- _練習問題_
• 1. 本文によると、「陽はまたのぼる」が開店したのは何年何月何日ですか。
• 2. 本文の「2024年03月08日 12時00分更新」から「は麻雀の腕前もかなりのもの。」までの箇所を、「煮干しそば」を「煮干し中華そば」に置き換えて書き直してください。

- _本文_
■ ■ ■ ■ ■ ■ ■

【ピラティスインストラクターの健康的ラーメンライフ♪】第29回
2つの名店の技を受け継ぎ、腕を振るった絶品“煮干し”ラーメン! あのバンドの名曲を店名に掲げる東京・綾瀬「陽はまたのぼる」
2024年03月08日 12時00分更新
綾瀬に行列のできる人気店「陽はまたのぼる」がある。店主は、「麺処 晴」と「麺処ほん田」、2つの名店出身という大川真弘さん。2017年4月9日オープンから人気の煮干しそばは、ニボラーの心をがっちりつかむ濃厚な煮干し出汁が決め手だ。味だけじゃなく店主の愛されキャラも、人気の所以だろう。一風変わった店名も、店主が大ファンのDragon Ashの曲名にちなんでつけたものだ。しかもメンバー全員が来店したことで、Dragon Ashファンの間では密かな聖地と呼ばれている。オープンから7年、美味しく変わり続ける煮干しそばの秘密と、大川店主のラーメンヒストリーを伺った。
2つの名店イズムを受け継ぐ、絶品煮干しそばの店「陽はまたのぼる」
長髪を束ね、寸胴をかき混ぜる細身の店主。それが、大川真弘さんだ。煮干しラーメンの人気店として、名店仕込みの手腕が知られているが、実は麻雀の腕前もかなりのもの。
それは、大川さんが大学に入学した時のこと。自分のやりたいことを探していたら、麻雀に出合った。「俺、麻雀打ちになろうと思って。2万円握りしめて家出して、バイトしていた雀荘に行ったんですよ。麻雀で食べていけるかなと思ったけど、いまよりガリガリで、頬もこけて、人相も変わっちゃって、これ親見たら泣くなと思って、麻雀諦めました(笑)」と、大川さん。

■ ■ ■ ■ ■ ■ ■

- _提示資料_
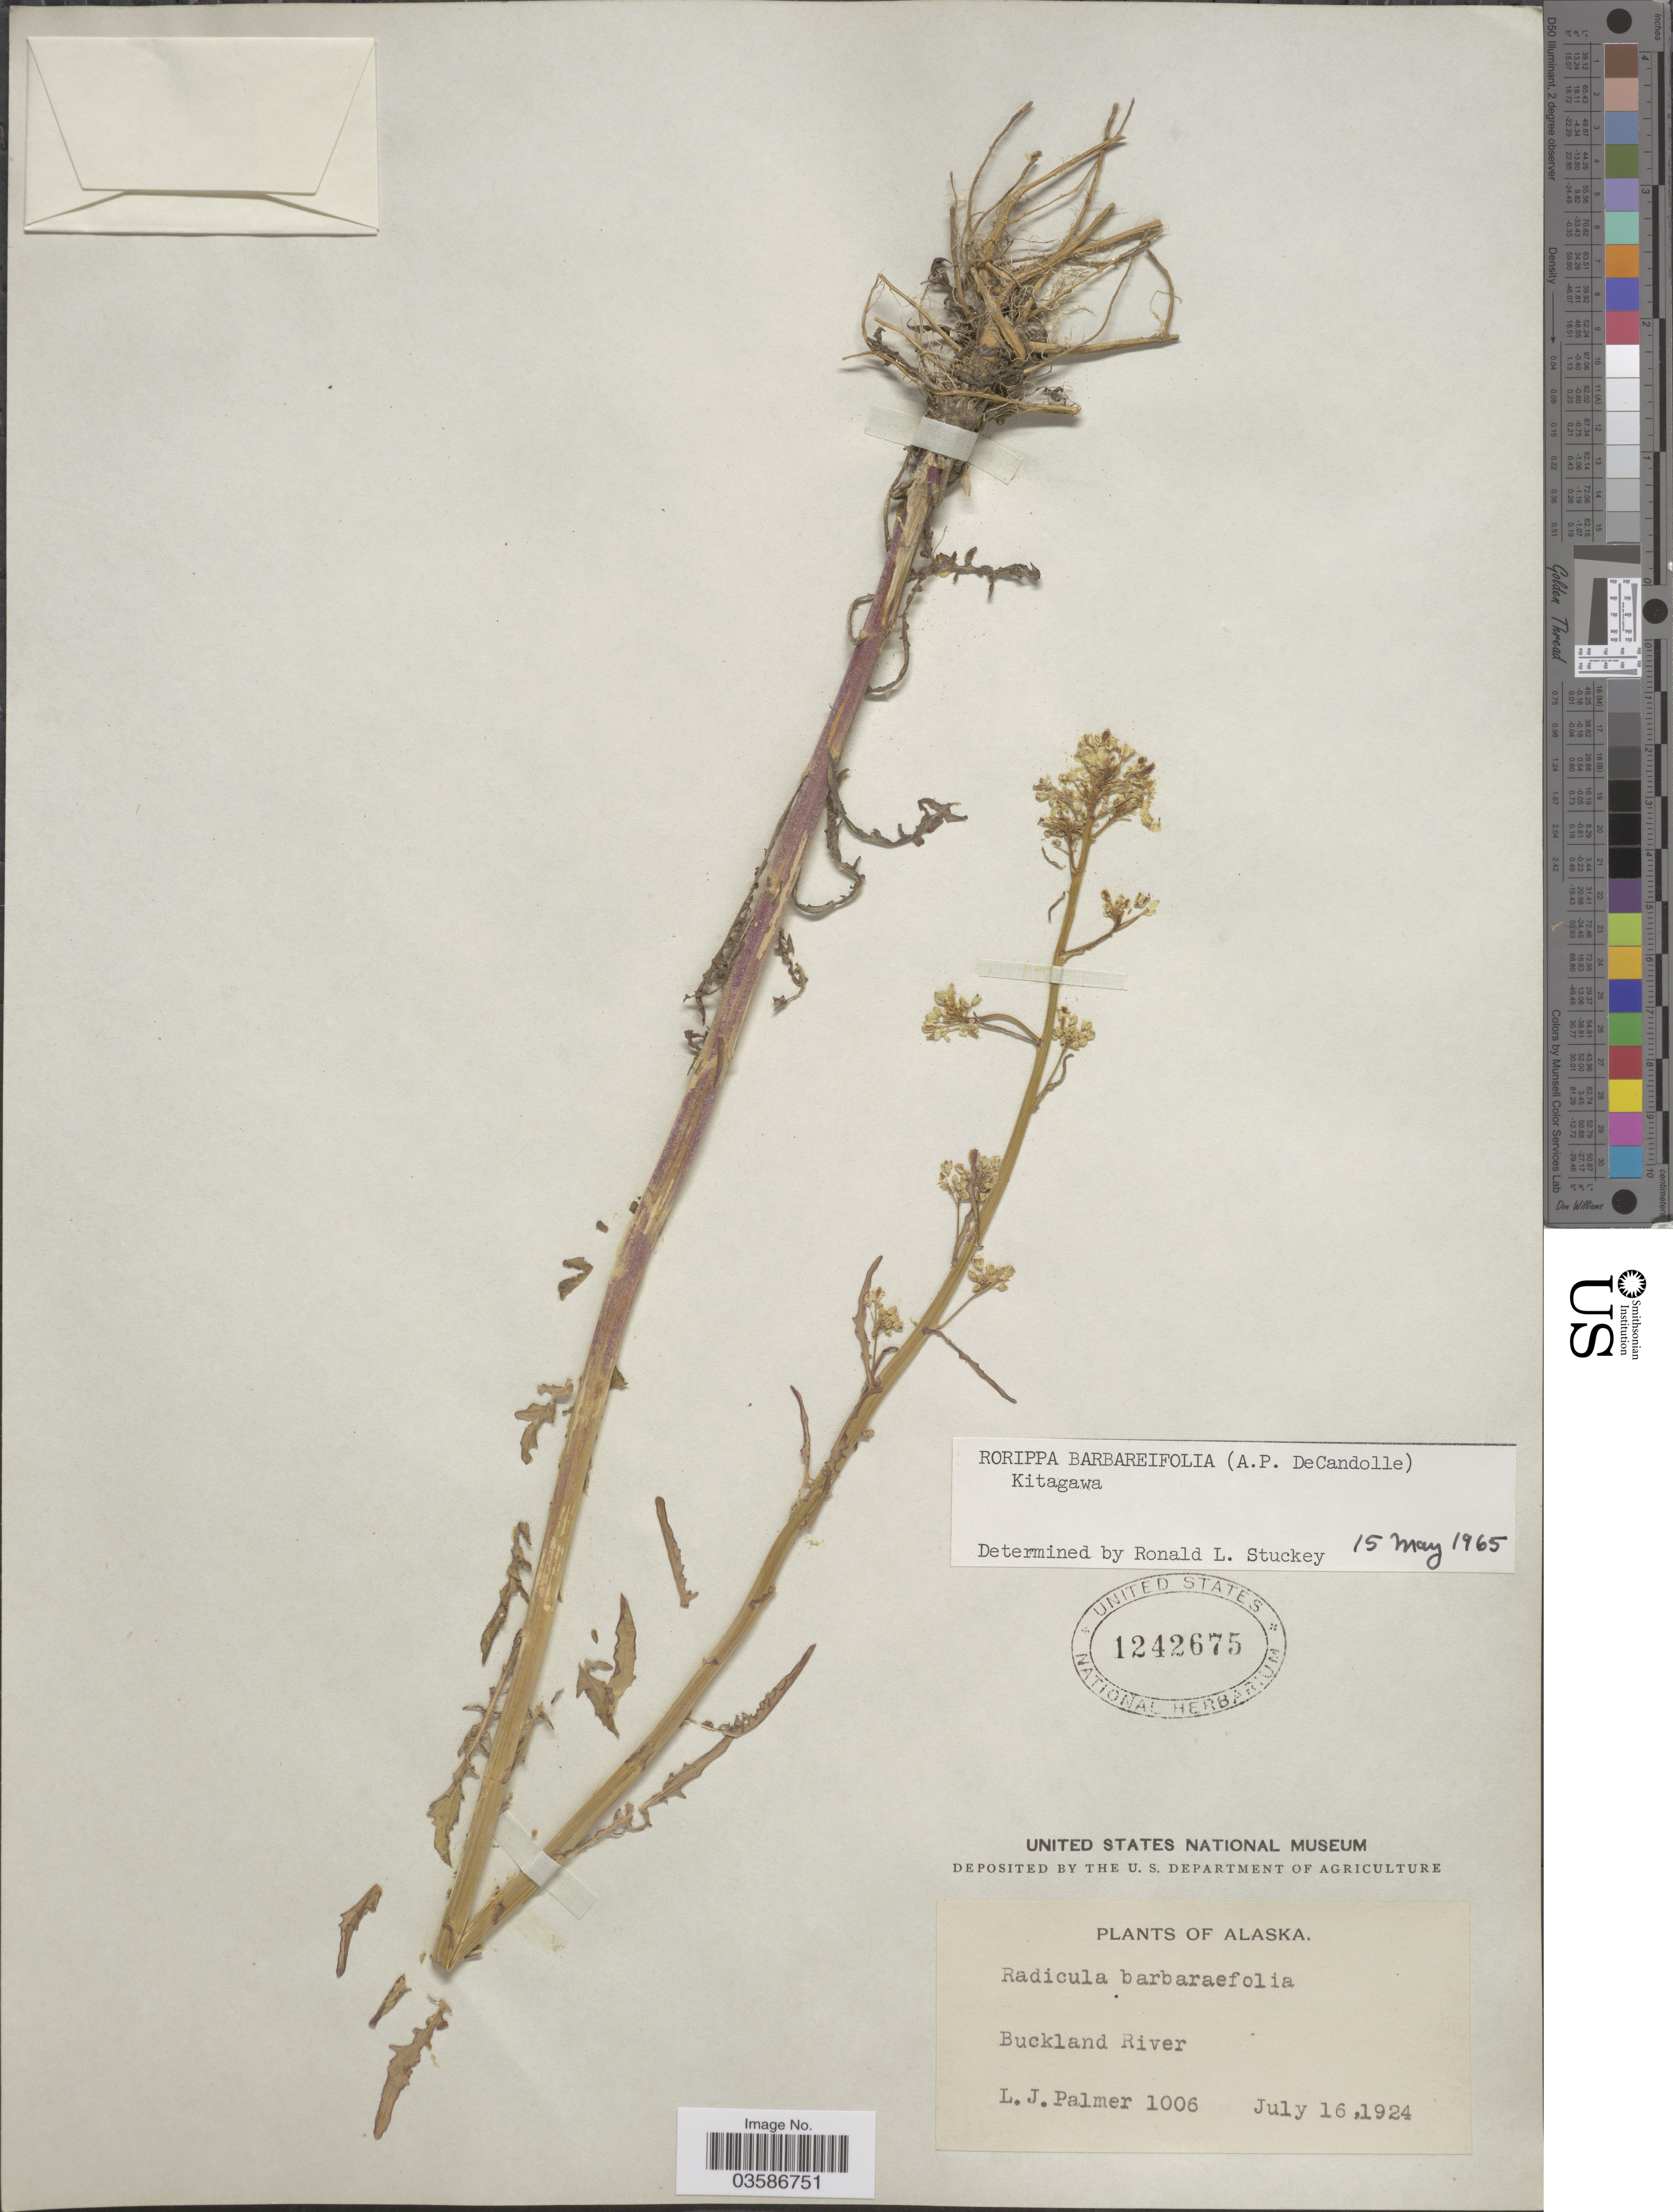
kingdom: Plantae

■ ■ ■ ■ ■ ■ ■

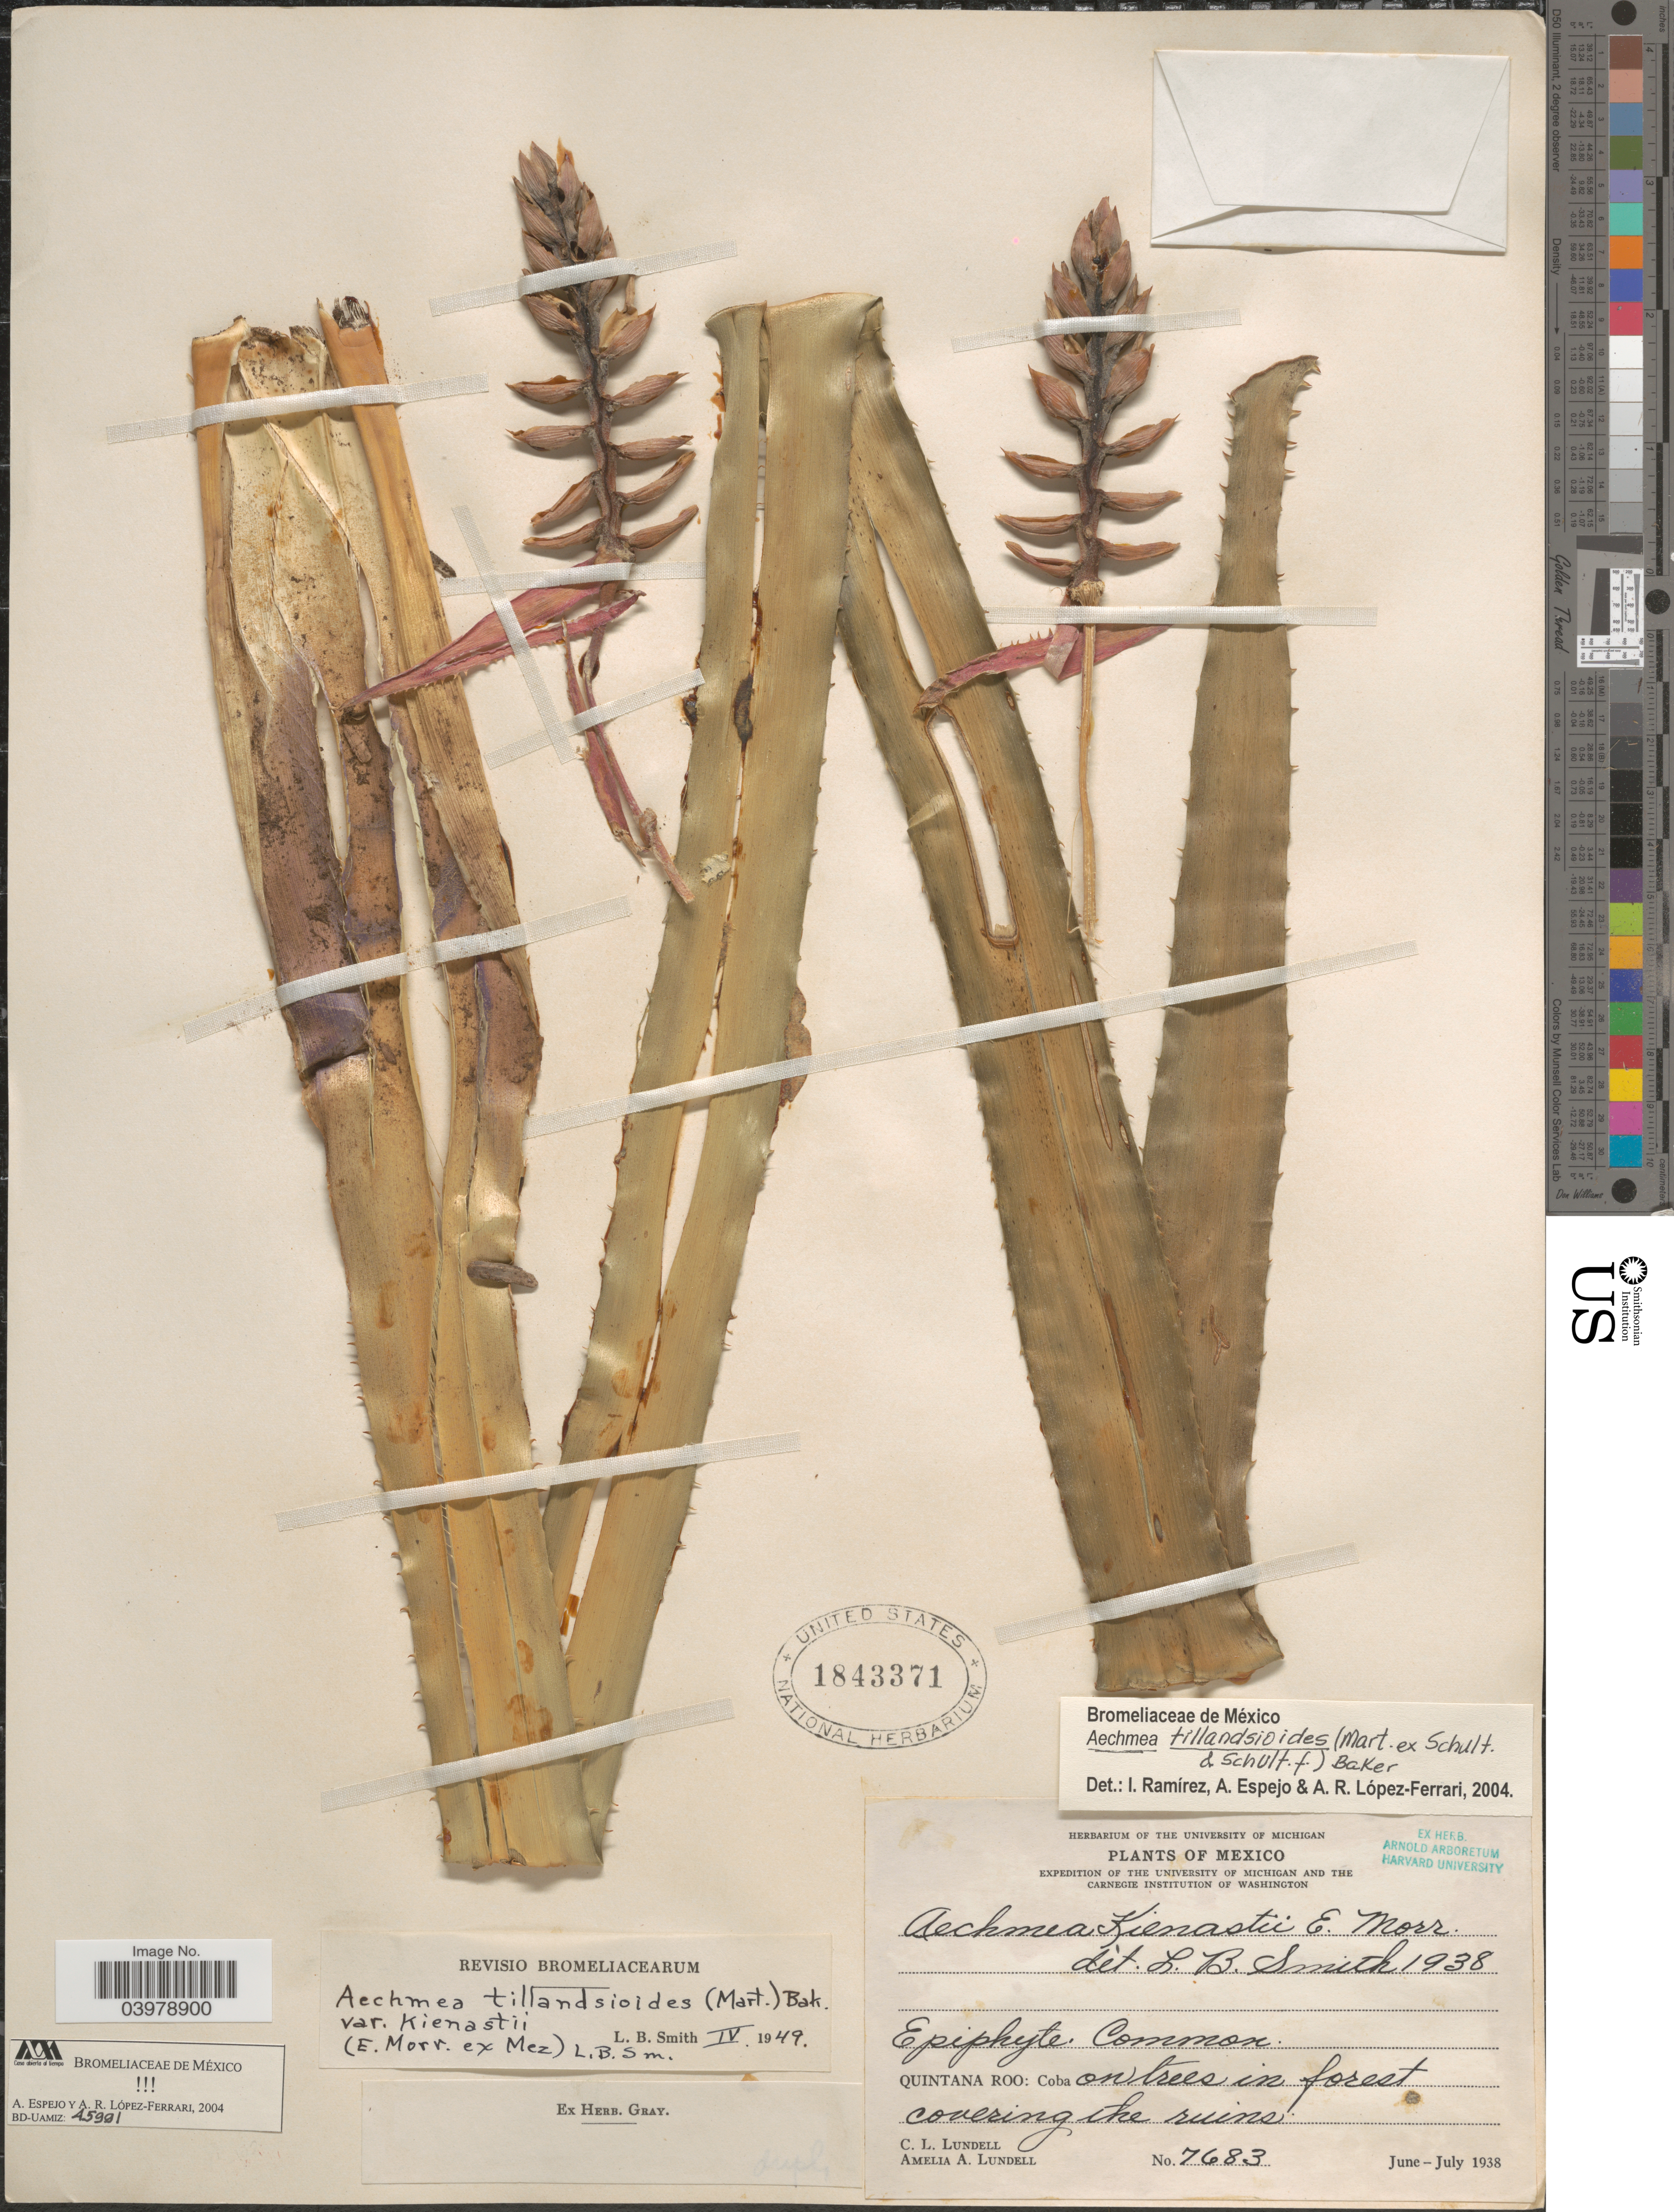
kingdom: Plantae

■ ■ ■ ■ ■ ■ ■

- _解答_
• 1. 2017年4月9日

• 2.
2024年03月08日 12時00分更新
綾瀬に行列のできる人気店「陽はまたのぼる」がある。店主は、「麺処 晴」と「麺処ほん田」、2つの名店出身という大川真弘さん。2017年4月9日オープンから人気の煮干し中華そばは、ニボラーの心をがっちりつかむ濃厚な煮干し出汁が決め手だ。味だけじゃなく店主の愛されキャラも、人気の所以だろう。一風変わった店名も、店主が大ファンのDragon Ashの曲名にちなんでつけたものだ。しかもメンバー全員が来店したことで、Dragon Ashファンの間では密かな聖地と呼ばれている。オープンから7年、美味しく変わり続ける煮干し中華そばの秘密と、大川店主のラーメンヒストリーを伺った。
2つの名店イズムを受け継ぐ、絶品煮干し中華そばの店「陽はまたのぼる」
長髪を束ね、寸胴をかき混ぜる細身の店主。それが、大川真弘さんだ。煮干しラーメンの人気店として、名店仕込みの手腕が知られているが、実は麻雀の腕前もかなりのもの。